TASK DETAILS:
Reproduce the full article on turning Phoenix's vacant retail spaces into housing, word for word, with nothing added or left out.

EXTRACT PROVIDED:
Looking to Vacant Retail Spaces for Needed Housing Supply

The Phoenix City Council has taken the first steps toward zoning reforms that can balance out the oversupply of retail spaces at one end of the market and the lack of housing units at the other.

Read Time: 2 minutes

November 8, 2021, 12:00 PM PST

By James Brasuell @CasualBrasuell

A vacant department store in Coolidge, Arizona.

An abandoned department store in Coolidge, Arizona. | Chris Curtis / Shutterstock

Jessica Boehm reports that Phoenix city officials are attempting to kill two land use birds with one stone by making it easier to covert vacant storefronts into housing.

"Phoenix has a lot of retail space — an average of 40.5 square feet of retail per capita, compared to 28 square feet nationwide," writes Boehm for context on the retail context. Like many cities, retail struggled in the years leading up to the pandemic, and major retailers like Sears and Toys "R" Us have vacated their physical stores. The pandemic added additional disruption.

On the flip side is the city's housing market, which, according to a recent study [paywall], is short 163,067 units. While the article allows some debate about whether there is an unhealthy amount of retail vacancies in the city, the housing supply shortage is never questioned.

As explained by Boehm, the effort was still in the brainstorming stages at an October council meeting, and the idea of providing incentives to convert retail spaces onto residential units is only one of numerous ideas currently on the table. According to Boehm, other ideas for easing pain at both ends of the real estate market include increasing the height and density for residential development, allowing some uses requiring special permits (e.g.,  tattoo shops, massage therapy, and self storage facilities, as well as microbreweries, distilleries, and data centers) to operate in commercial zones, and reducing minimum parking requirements.

The source article also details some of the redevelopment projects already converting underutilized commercial parcels in the city—even without zoning changes.

STORED DATA:
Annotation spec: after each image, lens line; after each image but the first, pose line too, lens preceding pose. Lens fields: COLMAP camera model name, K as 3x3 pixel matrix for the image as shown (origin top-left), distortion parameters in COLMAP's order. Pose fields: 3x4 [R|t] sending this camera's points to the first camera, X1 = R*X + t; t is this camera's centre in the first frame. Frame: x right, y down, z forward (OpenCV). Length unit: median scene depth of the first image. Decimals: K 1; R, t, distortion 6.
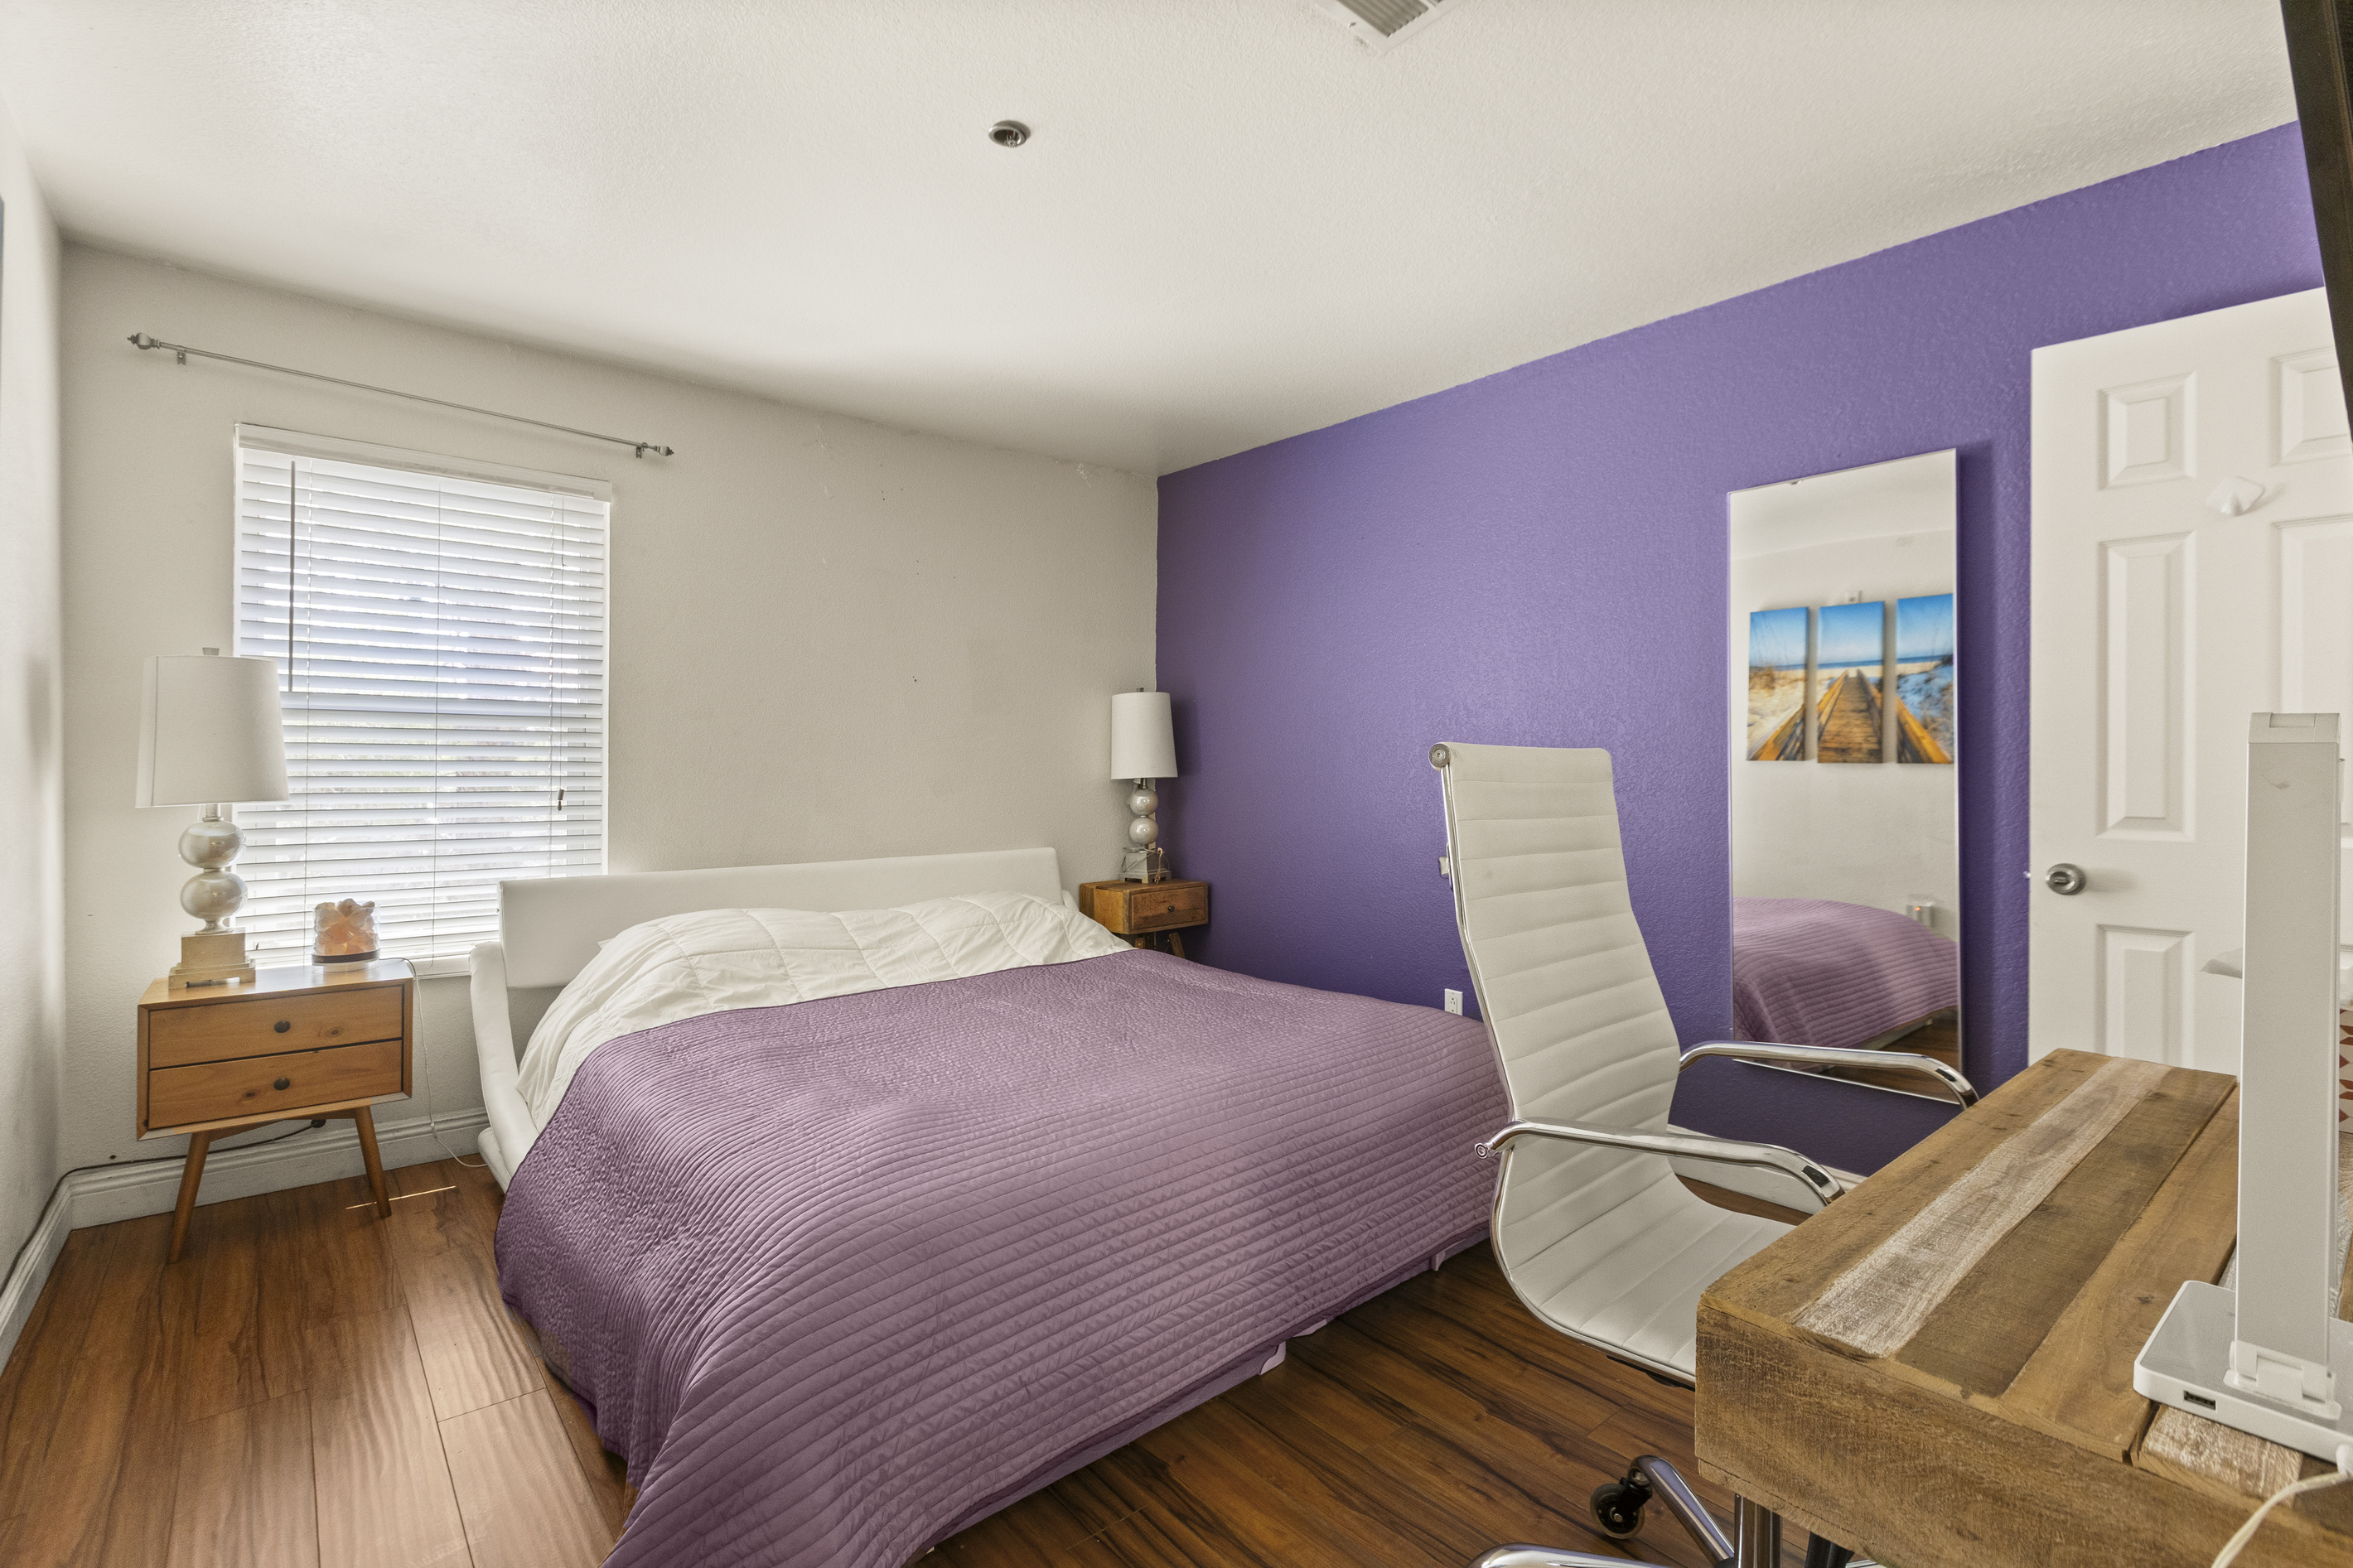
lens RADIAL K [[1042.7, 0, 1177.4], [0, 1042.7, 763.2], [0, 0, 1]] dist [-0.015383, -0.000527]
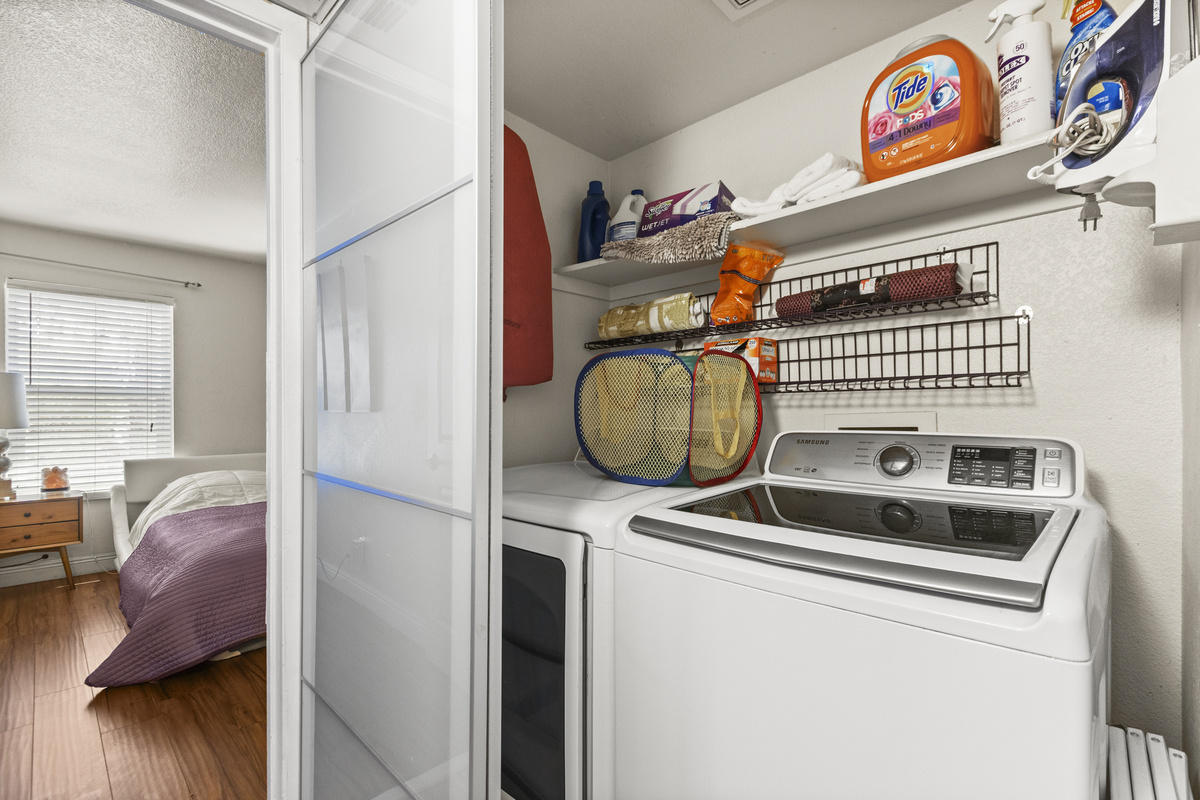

TASK SOLUTION:
Looking to Vacant Retail Spaces for Needed Housing Supply

The Phoenix City Council has taken the first steps toward zoning reforms that can balance out the oversupply of retail spaces at one end of the market and the lack of housing units at the other.

Read Time: 2 minutes

November 8, 2021, 12:00 PM PST

By James Brasuell @CasualBrasuell

A vacant department store in Coolidge, Arizona.

An abandoned department store in Coolidge, Arizona. | Chris Curtis / Shutterstock

Jessica Boehm reports that Phoenix city officials are attempting to kill two land use birds with one stone by making it easier to covert vacant storefronts into housing.

"Phoenix has a lot of retail space — an average of 40.5 square feet of retail per capita, compared to 28 square feet nationwide," writes Boehm for context on the retail context. Like many cities, retail struggled in the years leading up to the pandemic, and major retailers like Sears and Toys "R" Us have vacated their physical stores. The pandemic added additional disruption.

On the flip side is the city's housing market, which, according to a recent study [paywall], is short 163,067 units. While the article allows some debate about whether there is an unhealthy amount of retail vacancies in the city, the housing supply shortage is never questioned.

As explained by Boehm, the effort was still in the brainstorming stages at an October council meeting, and the idea of providing incentives to convert retail spaces onto residential units is only one of numerous ideas currently on the table. According to Boehm, other ideas for easing pain at both ends of the real estate market include increasing the height and density for residential development, allowing some uses requiring special permits (e.g.,  tattoo shops, massage therapy, and self storage facilities, as well as microbreweries, distilleries, and data centers) to operate in commercial zones, and reducing minimum parking requirements.

The source article also details some of the redevelopment projects already converting underutilized commercial parcels in the city—even without zoning changes.